Task details:
Print the lines in the listing below that fall between the line with "par commune." and the line with "New South Wales : la côte sud de", those two lines included, exactly as they stand and with nothing else.

....

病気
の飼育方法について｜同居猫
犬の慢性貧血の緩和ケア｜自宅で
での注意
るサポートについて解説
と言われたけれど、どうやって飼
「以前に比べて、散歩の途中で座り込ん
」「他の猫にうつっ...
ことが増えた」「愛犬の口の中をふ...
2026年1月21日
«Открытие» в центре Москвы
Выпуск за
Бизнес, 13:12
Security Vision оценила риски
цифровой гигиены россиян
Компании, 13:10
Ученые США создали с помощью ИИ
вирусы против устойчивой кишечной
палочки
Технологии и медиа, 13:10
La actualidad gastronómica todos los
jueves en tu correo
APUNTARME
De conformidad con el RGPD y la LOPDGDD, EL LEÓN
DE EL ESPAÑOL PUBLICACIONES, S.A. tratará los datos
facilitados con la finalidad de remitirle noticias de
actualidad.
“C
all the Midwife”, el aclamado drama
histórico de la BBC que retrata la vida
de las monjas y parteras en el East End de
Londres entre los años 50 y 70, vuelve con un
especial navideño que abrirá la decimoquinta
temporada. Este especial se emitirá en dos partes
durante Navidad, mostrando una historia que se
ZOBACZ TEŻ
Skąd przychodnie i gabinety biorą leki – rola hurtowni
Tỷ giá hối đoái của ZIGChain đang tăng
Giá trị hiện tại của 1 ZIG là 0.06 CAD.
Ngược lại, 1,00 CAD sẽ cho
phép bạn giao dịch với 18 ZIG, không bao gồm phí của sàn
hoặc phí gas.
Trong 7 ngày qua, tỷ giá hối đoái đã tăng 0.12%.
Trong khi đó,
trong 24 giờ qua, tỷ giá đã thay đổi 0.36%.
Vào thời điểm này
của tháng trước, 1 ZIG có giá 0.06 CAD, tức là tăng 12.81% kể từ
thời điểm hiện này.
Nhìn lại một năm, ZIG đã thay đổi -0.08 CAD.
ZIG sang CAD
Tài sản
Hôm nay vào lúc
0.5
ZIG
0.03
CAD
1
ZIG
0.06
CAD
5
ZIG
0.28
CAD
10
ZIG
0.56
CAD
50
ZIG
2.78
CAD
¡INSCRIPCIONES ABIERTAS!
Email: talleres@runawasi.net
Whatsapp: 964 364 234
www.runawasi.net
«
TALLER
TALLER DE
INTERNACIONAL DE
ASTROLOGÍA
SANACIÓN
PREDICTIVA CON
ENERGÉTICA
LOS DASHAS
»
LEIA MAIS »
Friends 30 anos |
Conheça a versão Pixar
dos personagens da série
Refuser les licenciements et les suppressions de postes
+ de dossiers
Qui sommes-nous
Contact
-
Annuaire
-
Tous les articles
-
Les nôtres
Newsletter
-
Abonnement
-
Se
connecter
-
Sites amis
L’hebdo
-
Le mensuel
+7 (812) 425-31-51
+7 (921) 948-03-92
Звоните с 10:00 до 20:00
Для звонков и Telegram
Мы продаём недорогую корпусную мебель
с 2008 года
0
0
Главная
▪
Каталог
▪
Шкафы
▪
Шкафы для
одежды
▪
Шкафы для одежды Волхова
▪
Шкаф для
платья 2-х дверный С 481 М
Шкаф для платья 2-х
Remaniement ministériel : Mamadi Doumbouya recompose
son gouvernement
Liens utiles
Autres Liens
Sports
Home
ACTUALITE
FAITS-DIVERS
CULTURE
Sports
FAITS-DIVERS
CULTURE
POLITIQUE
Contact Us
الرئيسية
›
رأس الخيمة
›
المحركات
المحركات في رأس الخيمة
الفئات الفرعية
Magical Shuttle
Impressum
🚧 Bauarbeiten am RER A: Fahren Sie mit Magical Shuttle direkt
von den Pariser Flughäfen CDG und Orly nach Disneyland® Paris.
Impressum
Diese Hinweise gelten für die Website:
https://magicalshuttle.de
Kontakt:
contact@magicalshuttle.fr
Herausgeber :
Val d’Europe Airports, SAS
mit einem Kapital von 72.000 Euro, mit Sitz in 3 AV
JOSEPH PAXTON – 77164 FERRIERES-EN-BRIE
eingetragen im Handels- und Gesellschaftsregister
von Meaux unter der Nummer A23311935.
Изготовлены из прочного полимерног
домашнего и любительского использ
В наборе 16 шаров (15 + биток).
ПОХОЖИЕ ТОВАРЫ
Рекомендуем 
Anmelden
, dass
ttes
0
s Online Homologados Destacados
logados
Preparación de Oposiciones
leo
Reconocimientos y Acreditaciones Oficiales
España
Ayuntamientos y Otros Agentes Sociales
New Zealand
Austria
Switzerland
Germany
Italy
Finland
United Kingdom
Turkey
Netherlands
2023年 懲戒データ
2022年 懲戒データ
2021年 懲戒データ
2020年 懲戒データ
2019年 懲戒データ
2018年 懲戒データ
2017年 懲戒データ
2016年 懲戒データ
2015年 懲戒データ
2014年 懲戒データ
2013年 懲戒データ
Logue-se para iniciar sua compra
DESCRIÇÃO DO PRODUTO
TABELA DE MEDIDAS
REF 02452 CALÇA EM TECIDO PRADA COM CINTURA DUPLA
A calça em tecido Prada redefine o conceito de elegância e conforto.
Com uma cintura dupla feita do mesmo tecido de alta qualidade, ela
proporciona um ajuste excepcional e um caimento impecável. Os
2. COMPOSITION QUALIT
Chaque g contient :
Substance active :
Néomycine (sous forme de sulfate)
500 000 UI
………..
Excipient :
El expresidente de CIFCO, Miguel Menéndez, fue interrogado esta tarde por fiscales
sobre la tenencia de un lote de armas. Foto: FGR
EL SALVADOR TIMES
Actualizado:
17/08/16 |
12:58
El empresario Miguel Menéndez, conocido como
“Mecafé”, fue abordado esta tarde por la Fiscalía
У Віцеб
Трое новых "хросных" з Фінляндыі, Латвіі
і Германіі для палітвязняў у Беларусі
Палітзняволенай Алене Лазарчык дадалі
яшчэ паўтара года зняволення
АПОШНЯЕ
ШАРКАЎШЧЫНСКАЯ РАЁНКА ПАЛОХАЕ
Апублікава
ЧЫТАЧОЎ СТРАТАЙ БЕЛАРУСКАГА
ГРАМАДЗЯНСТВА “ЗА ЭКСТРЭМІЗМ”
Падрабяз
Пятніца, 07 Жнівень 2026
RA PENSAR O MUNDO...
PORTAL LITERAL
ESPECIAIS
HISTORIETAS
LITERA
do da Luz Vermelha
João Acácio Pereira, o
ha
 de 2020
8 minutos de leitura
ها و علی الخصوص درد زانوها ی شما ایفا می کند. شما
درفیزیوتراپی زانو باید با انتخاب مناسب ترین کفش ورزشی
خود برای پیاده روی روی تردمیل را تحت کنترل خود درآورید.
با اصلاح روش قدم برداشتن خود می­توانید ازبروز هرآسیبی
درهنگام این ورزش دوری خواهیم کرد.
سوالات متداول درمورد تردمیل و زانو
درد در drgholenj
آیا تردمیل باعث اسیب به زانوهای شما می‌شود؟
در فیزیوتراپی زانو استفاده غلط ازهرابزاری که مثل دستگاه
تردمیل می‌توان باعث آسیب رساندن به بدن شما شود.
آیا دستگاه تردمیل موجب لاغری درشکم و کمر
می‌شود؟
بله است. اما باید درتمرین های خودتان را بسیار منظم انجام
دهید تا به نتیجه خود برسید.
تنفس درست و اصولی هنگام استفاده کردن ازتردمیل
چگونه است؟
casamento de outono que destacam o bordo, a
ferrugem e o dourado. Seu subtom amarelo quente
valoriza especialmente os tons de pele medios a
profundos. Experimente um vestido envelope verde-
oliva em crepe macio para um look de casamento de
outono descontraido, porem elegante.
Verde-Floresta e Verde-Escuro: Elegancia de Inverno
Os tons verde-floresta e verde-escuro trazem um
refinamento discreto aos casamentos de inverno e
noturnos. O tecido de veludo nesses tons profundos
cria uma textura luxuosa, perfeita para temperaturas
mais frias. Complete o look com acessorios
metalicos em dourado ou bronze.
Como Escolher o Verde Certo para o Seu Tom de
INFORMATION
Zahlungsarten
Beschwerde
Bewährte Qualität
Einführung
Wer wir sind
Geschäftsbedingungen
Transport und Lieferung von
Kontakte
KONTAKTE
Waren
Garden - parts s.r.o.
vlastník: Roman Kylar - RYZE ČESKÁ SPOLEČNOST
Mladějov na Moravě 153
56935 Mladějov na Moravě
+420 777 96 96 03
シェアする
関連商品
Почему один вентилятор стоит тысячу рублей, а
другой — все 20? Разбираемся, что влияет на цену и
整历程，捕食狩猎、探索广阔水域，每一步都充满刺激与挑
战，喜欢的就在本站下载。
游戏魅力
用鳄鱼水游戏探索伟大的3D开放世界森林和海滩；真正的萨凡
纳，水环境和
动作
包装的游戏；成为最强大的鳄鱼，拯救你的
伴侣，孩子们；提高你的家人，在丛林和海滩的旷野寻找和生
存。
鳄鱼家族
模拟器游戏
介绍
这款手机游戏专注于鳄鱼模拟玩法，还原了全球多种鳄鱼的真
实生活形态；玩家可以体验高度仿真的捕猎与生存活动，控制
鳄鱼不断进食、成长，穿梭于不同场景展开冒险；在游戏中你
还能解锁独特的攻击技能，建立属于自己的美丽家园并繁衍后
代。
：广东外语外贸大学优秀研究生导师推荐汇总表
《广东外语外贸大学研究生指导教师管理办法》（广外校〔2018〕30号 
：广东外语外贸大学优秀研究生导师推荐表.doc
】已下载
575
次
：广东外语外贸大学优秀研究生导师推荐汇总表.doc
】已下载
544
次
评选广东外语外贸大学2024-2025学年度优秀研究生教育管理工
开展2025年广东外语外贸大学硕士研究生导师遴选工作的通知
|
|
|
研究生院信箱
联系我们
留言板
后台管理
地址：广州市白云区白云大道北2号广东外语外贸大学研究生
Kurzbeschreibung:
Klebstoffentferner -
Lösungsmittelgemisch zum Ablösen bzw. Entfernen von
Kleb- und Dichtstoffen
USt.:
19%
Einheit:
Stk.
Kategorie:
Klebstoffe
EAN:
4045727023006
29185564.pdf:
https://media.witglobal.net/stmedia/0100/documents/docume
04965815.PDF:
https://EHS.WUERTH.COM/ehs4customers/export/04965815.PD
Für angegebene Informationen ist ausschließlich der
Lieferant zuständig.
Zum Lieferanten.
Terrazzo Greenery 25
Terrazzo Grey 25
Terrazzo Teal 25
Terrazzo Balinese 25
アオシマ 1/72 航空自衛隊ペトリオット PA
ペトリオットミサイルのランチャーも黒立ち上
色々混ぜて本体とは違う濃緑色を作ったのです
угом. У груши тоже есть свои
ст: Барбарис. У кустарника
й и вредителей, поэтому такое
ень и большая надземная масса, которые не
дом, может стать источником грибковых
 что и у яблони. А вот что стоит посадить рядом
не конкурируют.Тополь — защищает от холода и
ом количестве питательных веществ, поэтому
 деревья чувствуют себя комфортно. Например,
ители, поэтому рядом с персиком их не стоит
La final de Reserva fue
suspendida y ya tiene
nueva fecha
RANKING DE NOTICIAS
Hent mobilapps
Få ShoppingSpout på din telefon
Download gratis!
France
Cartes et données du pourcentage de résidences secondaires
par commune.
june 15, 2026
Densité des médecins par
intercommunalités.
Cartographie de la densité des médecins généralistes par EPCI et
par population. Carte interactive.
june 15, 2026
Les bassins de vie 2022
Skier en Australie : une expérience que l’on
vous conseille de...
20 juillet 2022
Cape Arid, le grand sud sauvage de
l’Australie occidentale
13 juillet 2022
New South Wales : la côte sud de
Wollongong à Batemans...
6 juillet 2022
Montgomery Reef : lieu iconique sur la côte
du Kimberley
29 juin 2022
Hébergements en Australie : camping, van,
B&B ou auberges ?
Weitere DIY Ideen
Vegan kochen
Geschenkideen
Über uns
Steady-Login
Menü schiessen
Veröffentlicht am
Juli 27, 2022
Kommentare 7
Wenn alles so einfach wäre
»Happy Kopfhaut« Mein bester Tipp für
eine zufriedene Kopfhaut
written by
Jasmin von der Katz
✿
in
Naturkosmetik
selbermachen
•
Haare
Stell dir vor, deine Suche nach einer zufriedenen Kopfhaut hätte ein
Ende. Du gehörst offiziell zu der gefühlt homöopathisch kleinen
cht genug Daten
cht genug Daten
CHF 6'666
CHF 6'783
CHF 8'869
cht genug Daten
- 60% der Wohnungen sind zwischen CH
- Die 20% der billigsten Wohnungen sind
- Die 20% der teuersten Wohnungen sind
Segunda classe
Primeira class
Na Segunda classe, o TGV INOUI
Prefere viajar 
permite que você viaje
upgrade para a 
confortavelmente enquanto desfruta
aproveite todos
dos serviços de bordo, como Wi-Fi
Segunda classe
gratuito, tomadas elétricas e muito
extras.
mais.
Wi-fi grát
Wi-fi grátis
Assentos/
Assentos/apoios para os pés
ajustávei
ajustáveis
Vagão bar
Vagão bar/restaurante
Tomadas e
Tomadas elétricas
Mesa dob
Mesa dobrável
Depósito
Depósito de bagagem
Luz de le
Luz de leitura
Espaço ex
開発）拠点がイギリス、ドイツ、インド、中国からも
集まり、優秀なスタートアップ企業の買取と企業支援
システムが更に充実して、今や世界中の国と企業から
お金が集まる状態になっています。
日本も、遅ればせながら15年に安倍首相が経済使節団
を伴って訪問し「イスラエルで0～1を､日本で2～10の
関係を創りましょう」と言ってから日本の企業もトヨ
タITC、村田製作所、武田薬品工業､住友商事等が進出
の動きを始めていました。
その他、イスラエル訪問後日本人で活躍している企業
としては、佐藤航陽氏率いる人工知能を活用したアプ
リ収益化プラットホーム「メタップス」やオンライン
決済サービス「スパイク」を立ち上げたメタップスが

....

Task result:
par commune.
june 15, 2026
Densité des médecins par
intercommunalités.
Cartographie de la densité des médecins généralistes par EPCI et
par population. Carte interactive.
june 15, 2026
Les bassins de vie 2022
Skier en Australie : une expérience que l’on
vous conseille de...
20 juillet 2022
Cape Arid, le grand sud sauvage de
l’Australie occidentale
13 juillet 2022
New South Wales : la côte sud de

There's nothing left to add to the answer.